--- Source information ---

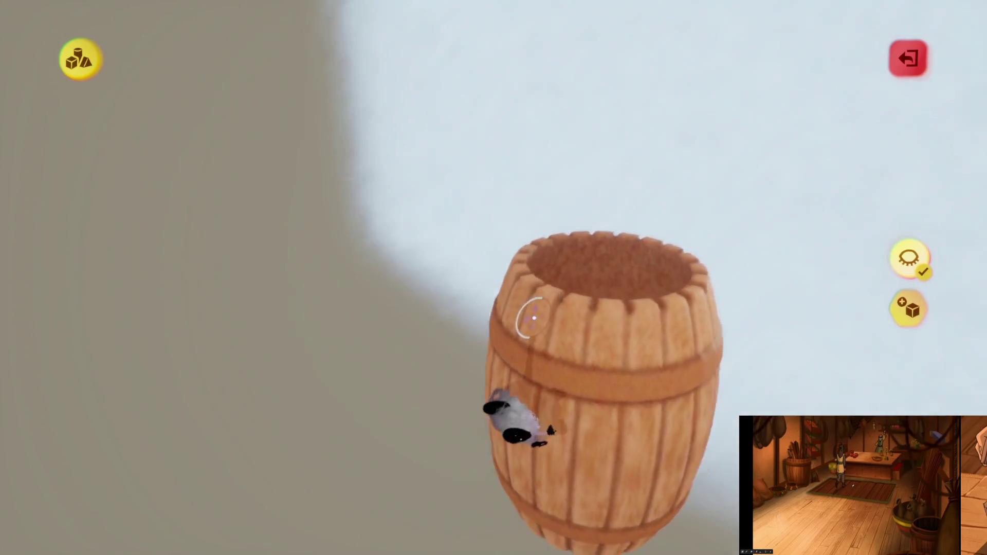
{"action": "scroll", "coordinate": [533, 316], "scroll_direction": "up", "scroll_amount": 4}
{"action": "scroll", "coordinate": [532, 316], "scroll_direction": "up", "scroll_amount": 4}
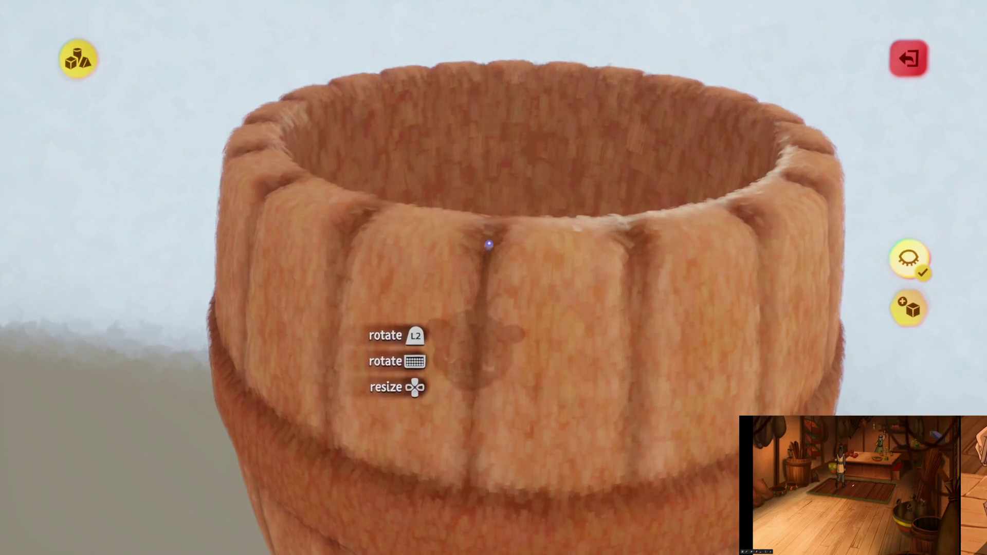
{"action": "scroll", "coordinate": [489, 245], "scroll_direction": "down", "scroll_amount": 5}
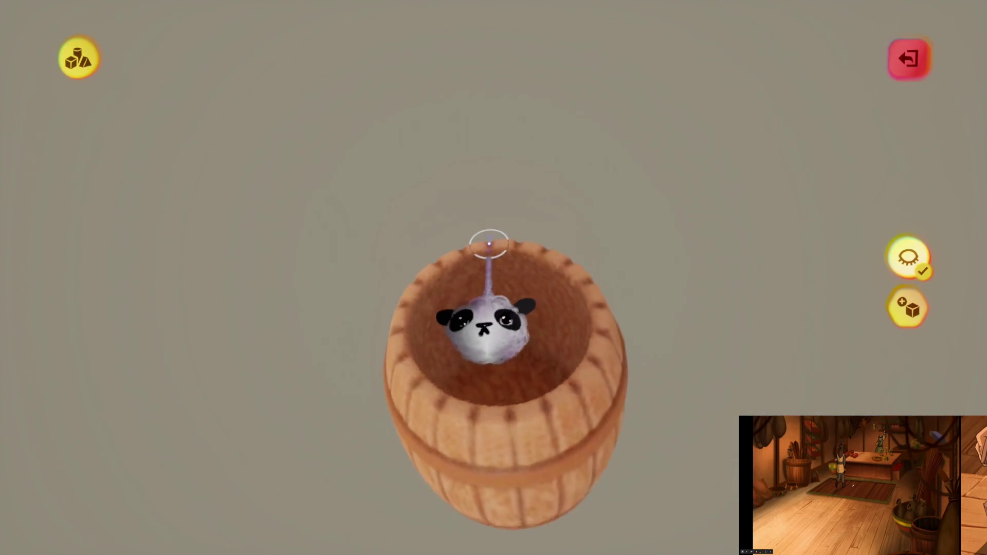
{"action": "scroll", "coordinate": [488, 245], "scroll_direction": "up", "scroll_amount": 5}
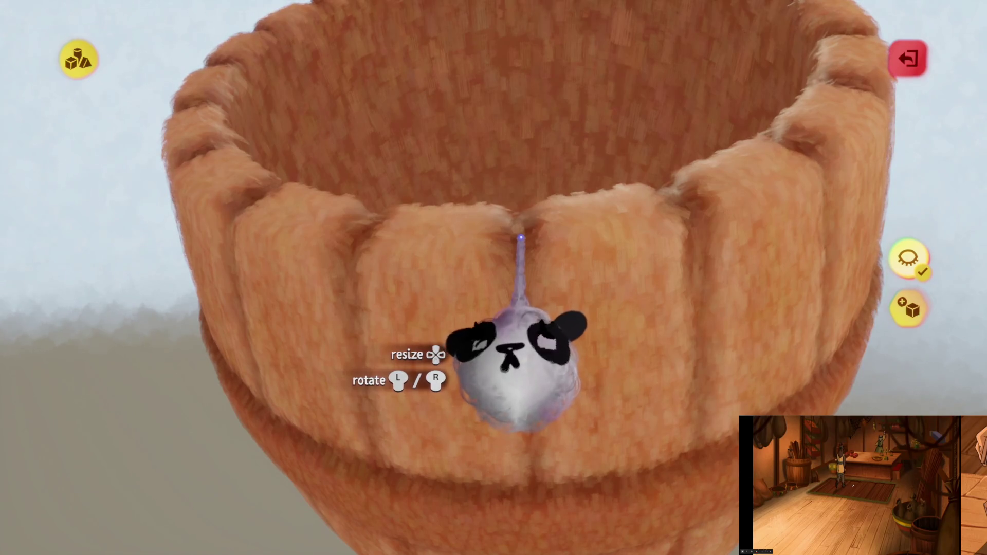
{"action": "scroll", "coordinate": [520, 238], "scroll_direction": "down", "scroll_amount": 5}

---

Work task:
Go through the entries above and report each line with the string "down" in it.

Solution for this exercise:
{"action": "scroll", "coordinate": [489, 245], "scroll_direction": "down", "scroll_amount": 5}
{"action": "scroll", "coordinate": [520, 238], "scroll_direction": "down", "scroll_amount": 5}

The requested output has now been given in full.